Ю.А. Всегда пожалуйста. Не то чтобы замыслы, направленные в будущее, а много замыслов невоплощенных, лежащих уже в десятках страниц на полках. А случалось это так. С вдохновением начинаешь что-либо сочинять, ну какой-нибудь роман, не скажу названия… сочиняешь, сочиняешь, а потом чувствуешь – ты можешь это дописать, но качество вдохновения… основная для меня вещь, если говорить о писательском труде, о труде любого художника, – качество вдохновения. И вот чувствуешь, что оно снижается, пропадает любовь к замыслу. Случается то же самое, что с матерью, которую кладут в больницу на сохранение… причем, никто у плода не спросил, хочет он появляться на белый свет или не хочет, но писатель, в данном случае я, имеет возможность прекратить существование замысла, что я не раз и делал. Я жалею, потому что как замысел он был мне дорог, открывались какие-то возможности, но! возникающая словесность сильнее и моего воображения, и моего отношения к себе, — она подчиняет себе, заставляя продолжать ее или прекратить. И я прекращал.
С.Ю. Попробуем конкретнее. Мы помним с тобой замыслы Достоевского. Хотя бы только по названиям: “Житие великого грешника”, “Атеизм”…
Ю.А. Например — “Три удара по голове”. Это на самом деле был для меня серьезный замысел. Потому что это три реально пришедшихся на мою голову удара. Это удар куском асфальта в раннем детстве, мне было четыре с половиной года, — в висок, что, по-моему, может быть, это сделал даже ангел руками мальчишки старше меня лет на пять, которого я так по-детски дразнил: “Жук, жук, жук…” — это же не оскорбление. Короче, он взял кусок асфальта и кинул мне в голову. Я был спасен, благодаря тому, что отец это увидел, он на подоконнике первого этажа читал какую-то газетенку, он меня схватил, отвез, помню, в Морозовскую больницу. Не дожидаясь скорой помощи, а я вопил: “Не надо скорую помощь!” Он сказал: “Посмотри на себя в зеркало!” Я посмотрел и увидел в правом виске огромную дыру. Как я выжил, не знаю, но слава тебе Господи. Накладывали швы, потом я ходил с повязкой. Это первый удар. Я убежден, что он повредил какие-то центры обучения во мне: так лентяй и недоучка оправдывает свое лентяйство, свою необразованность и вообще свое ничтожество по линии обучения. Да. Тем не менее удар. А второй удар, это я был мальчишкой, не буду говорить, кем он был нанесен, нанесен он тоже был по голове, у меня до сих пор рубец, и я никогда не обижался на этот удар. Тем не менее, это было, было во времена какого-то взросления. Сразу после этого я начал читать… Уленшпигеля я уже прочитал, я стал читать Дюма, Жюль Верна, и это были для меня вехи внутреннего воспитания. А третий удар – это удар прикладом по голове, выведший меня из сознания, оставивший на башке метку, но это ладно. Было кровотечение какое-то, но при ударе головы важнее сам удар, чем порча каких-то сосудов… на этот раз обошлось без кровотечений, без кровопролития…
C.Ю. Сталинский период?

Исходные данные -

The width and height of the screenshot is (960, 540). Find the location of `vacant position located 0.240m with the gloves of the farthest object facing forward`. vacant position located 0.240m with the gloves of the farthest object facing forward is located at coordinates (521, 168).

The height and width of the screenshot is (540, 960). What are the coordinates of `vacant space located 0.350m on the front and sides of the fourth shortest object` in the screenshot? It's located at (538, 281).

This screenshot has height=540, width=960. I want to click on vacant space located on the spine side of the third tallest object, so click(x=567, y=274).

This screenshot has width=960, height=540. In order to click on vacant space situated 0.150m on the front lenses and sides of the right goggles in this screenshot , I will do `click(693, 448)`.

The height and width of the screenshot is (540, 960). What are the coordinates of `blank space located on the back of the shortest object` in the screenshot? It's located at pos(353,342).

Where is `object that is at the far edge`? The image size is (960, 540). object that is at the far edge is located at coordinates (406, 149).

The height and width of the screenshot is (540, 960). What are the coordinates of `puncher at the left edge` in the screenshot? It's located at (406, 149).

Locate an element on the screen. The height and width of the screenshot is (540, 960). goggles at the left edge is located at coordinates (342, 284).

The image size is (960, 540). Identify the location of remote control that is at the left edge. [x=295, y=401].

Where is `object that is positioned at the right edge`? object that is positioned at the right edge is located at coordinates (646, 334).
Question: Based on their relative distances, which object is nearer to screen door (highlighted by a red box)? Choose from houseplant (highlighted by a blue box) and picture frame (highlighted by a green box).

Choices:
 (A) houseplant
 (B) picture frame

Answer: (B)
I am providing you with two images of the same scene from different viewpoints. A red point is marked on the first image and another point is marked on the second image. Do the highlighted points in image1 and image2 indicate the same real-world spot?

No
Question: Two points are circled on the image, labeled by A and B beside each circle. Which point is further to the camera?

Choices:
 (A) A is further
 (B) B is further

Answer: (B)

Условие задания - Продолжите отрывок из беседы о невоплощенных писательских замыслах, начав сразу после его последней реплики. Список представляет собой отдельный материал и к отрывку не относится.

Ответ на задание -
Ю.А. Да, это сталинский период, и, разумеется, какие-то символы становления личности. В общем, роман то о нормальном человеке, то о безумном человеке. В годы застоя. Роман был достаточно авантюрным, но где-то я, видимо, пересолил и, уже вырвавшись на прямую, не мог его продолжать.
С.Ю. Насчет третьего удара – может быть, стоит пояснить?
Ю.А. Ну, это было просто… Везли в машине заключенных. То ли я пошалил как-то словесно, то ли засмеялся, то ли завертелся. Короче говоря, конвойный, стоявший там спиной к кабине, врезал мне, мы сидели тоже спиной к кабине, спиной к нему, — врезал по черепу, может, у него сорвалось, я ни в чем его не виню, хотя случаев жестокости со стороны этих господ было много. Это не оставило, кстати, никакой памяти у меня, никакой печали. Я это считал частью действительности, как любой другой человек. Тем более это была не пытка. Ну, конечно, и оскорбление, и унижение, тем не менее, следов его через 15-20 минут уже и не оставалось.
С.Ю. Этот год у тебя юбилейный, но и прошлый был тоже — 25 лет в Америке. Тем не менее, “Слепой ангел” о России. Можешь рассказать о том, что Бахтин называл хронотопом – о времени и месте действия романа?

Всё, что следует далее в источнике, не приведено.